Cranberry Iron Mine, Avery County, North Carolina
Nantahala Talc and Limestone Mine, Swain County, North Carolina
August 16-17, 2003
By Mike Streeter

Hey Gang,

On Saturday, Chrissy and I went to Cranberry Iron Mine in Avery County, North Carolina and the Wilder Hollow Mine in Tennessee. We walked around a couple metal swinging-type gates to get to the Cranberry mine. As always, there were no postings but the gates were locked. There is a brand new 8-feet tall barbed-wire fence that blocks entrance to the underground workings. Curiously, there are no signs on the fence but I understand that its purpose is to protect the bats living in the mine. I find it ironic that this attempt to protect the bats' habitat is in a man-made mine. I wasn't surprised when I noticed that the bottom of the fence (gate) has been sprung indicating that people have been crawling under it to get into the mine workings. We collected in the plentiful dump piles outside the mines and brought back a couple buckets of the usual suspects but also found some nice large-grained hedenbergite crystals. I also found some tiny pyrite crystals in a hedenbergite/magnetite matrix.

The following are a few old pictures from our website of the Cranberry mine and materials.

inside adit

epidote, magnetite, feldspar, hedenbergite and quartz

magnetite (left) calcite, pyrite and hedenbergite (right)

On Sunday I went to the Nantahala Talc and Limestone mine (Chrissy spent the day helping her parents paint - yuck (about painting - not the inlaws)! I was doing some recon work for a field trip that I will be leading there this coming Saturday. I was asked to lead a group from the Carolina Association of Engineering Geologists for their summer meeting/educational field trip. I chose the Nantahala mine for its good group access capability, excellent collectable material and for its beautiful setting. I brought back a few pieces of banded marble, soapstone and some small but beautiful dolomite crystals on marble to show the group what to look for before turning them loose to collect.
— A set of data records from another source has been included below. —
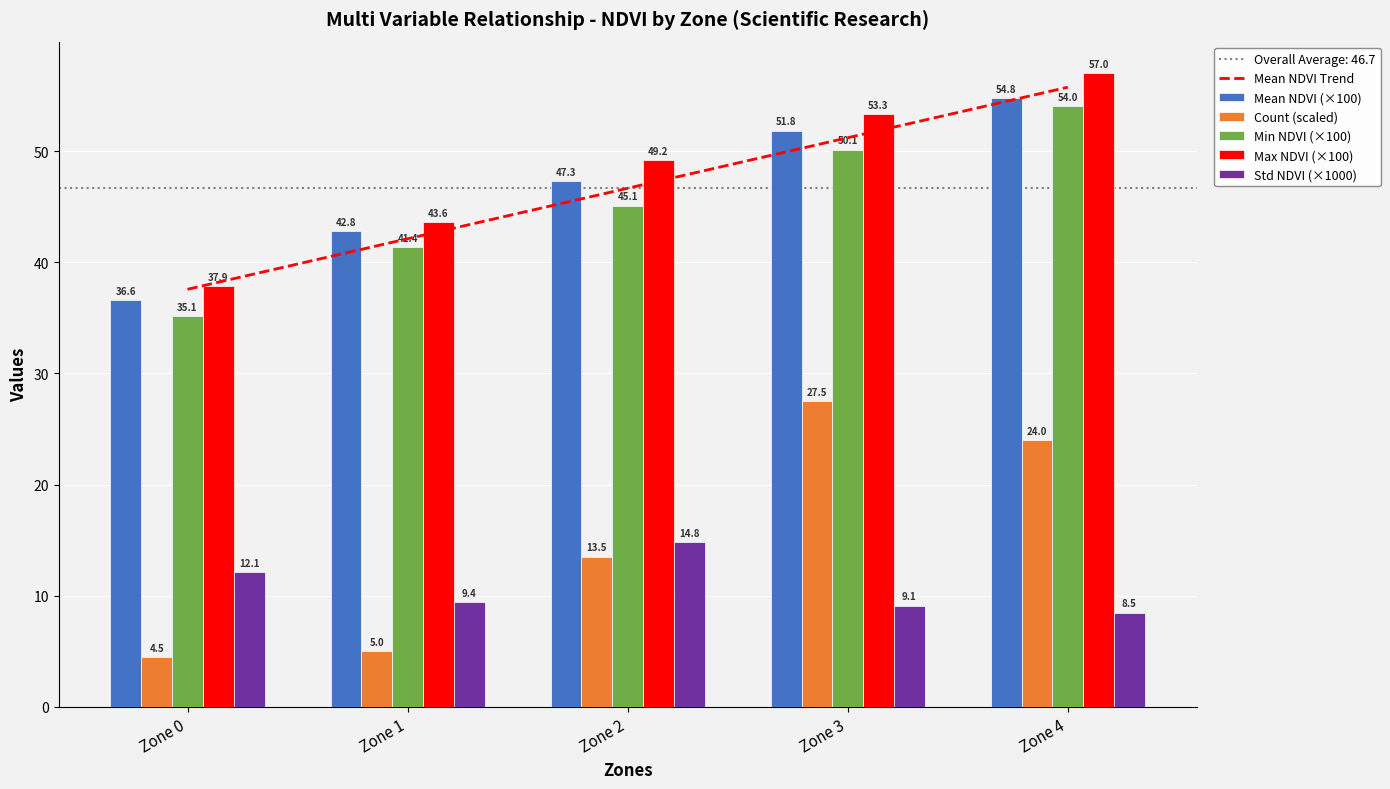

Which category has the lowest value in the Count (scaled) series?

Zone 0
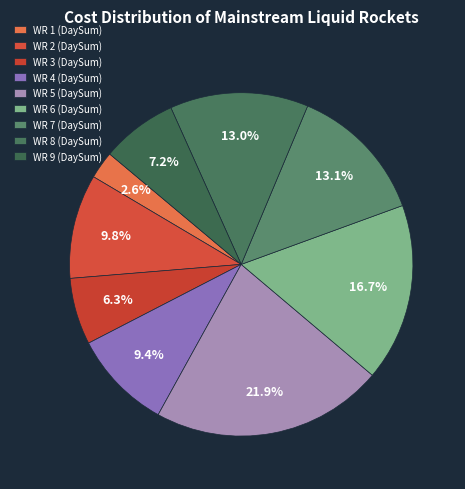

Combined, do WR 7 (DaySum) and WR 6 (DaySum) account for over 50%?

No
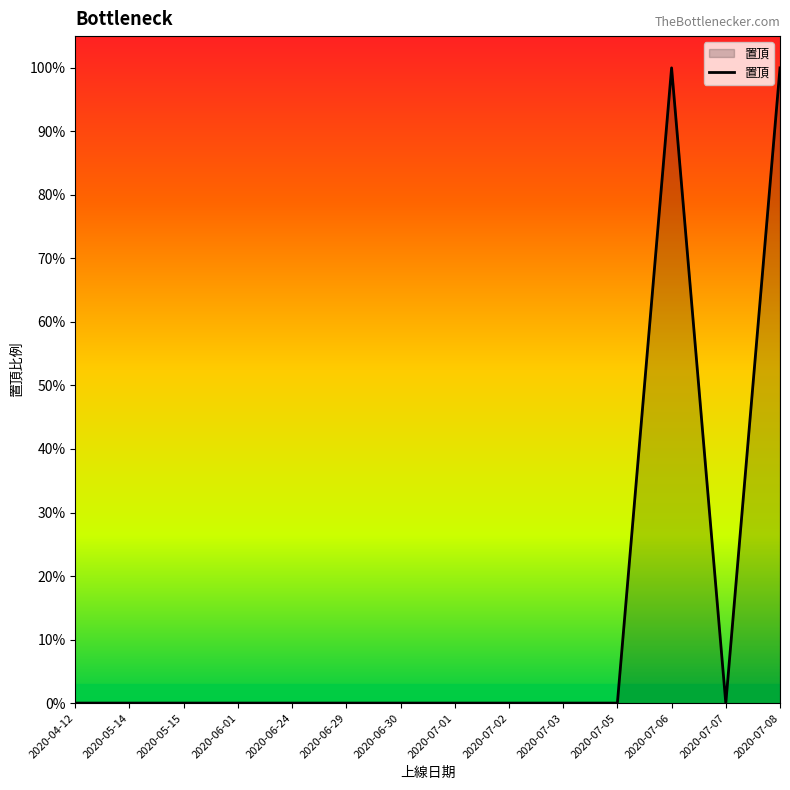

Does the chart display data point markers on the line(s)?

No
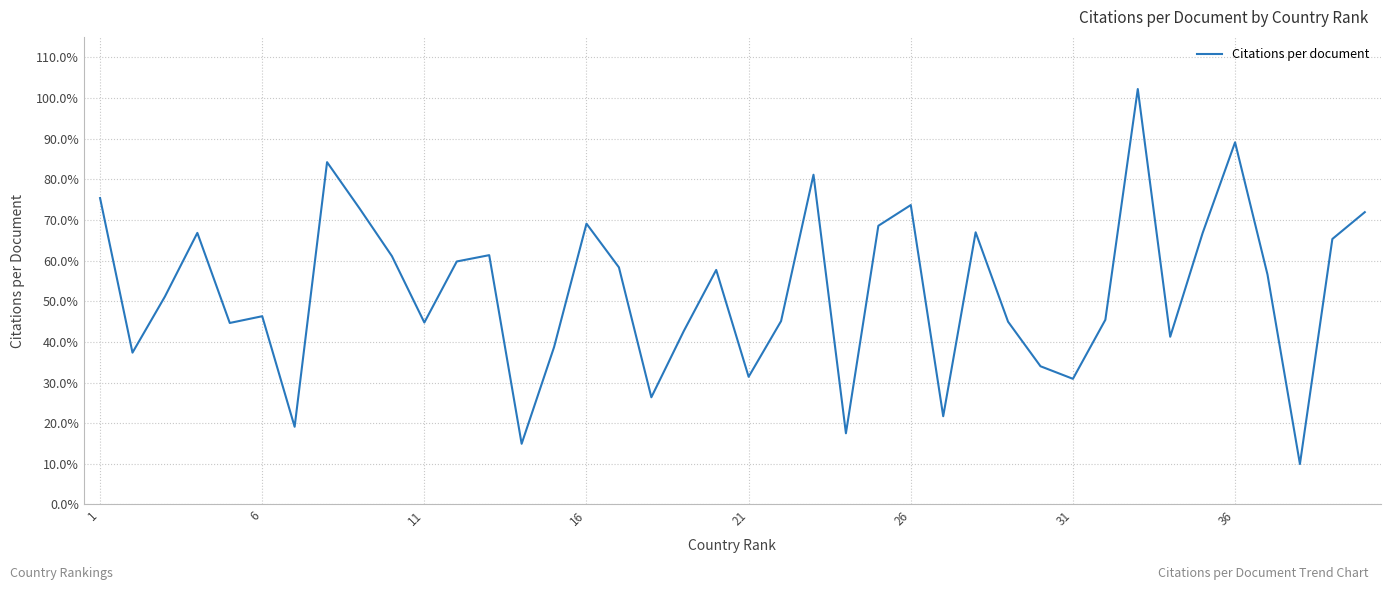

What is the maximum value shown in the chart?

102.2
view of the Nantahala gorge from the Nantahala Quarry

banded marble

While I was out in that neck of the woods, I stopped by a road cut on a new four-lane road on Highway 28 past Almond to look for pyrite cyrstals in meta-siltstone/slate that a fellow Southern Appalachian Mineral Society club member was nice enough to tell me about. I walked up, down and across a somewhat steep cut slope covered in broken rock in search of pyrite crystals or whatever else I could find. I collected a few decent pyrite crystals in matrix -the two best were 1" cubes that are heavily coated with iron oxide. I'll have to figure out a way to get the oxides off the crystals (any ideas would be helpful!!!). I also found a rock/vein that contains a metallic platy mineral that is most likely ilmentite.

We enjoyed a busy and fruitful weekend. As usual, we dragged back lots of yard rocks and plenty more to give away.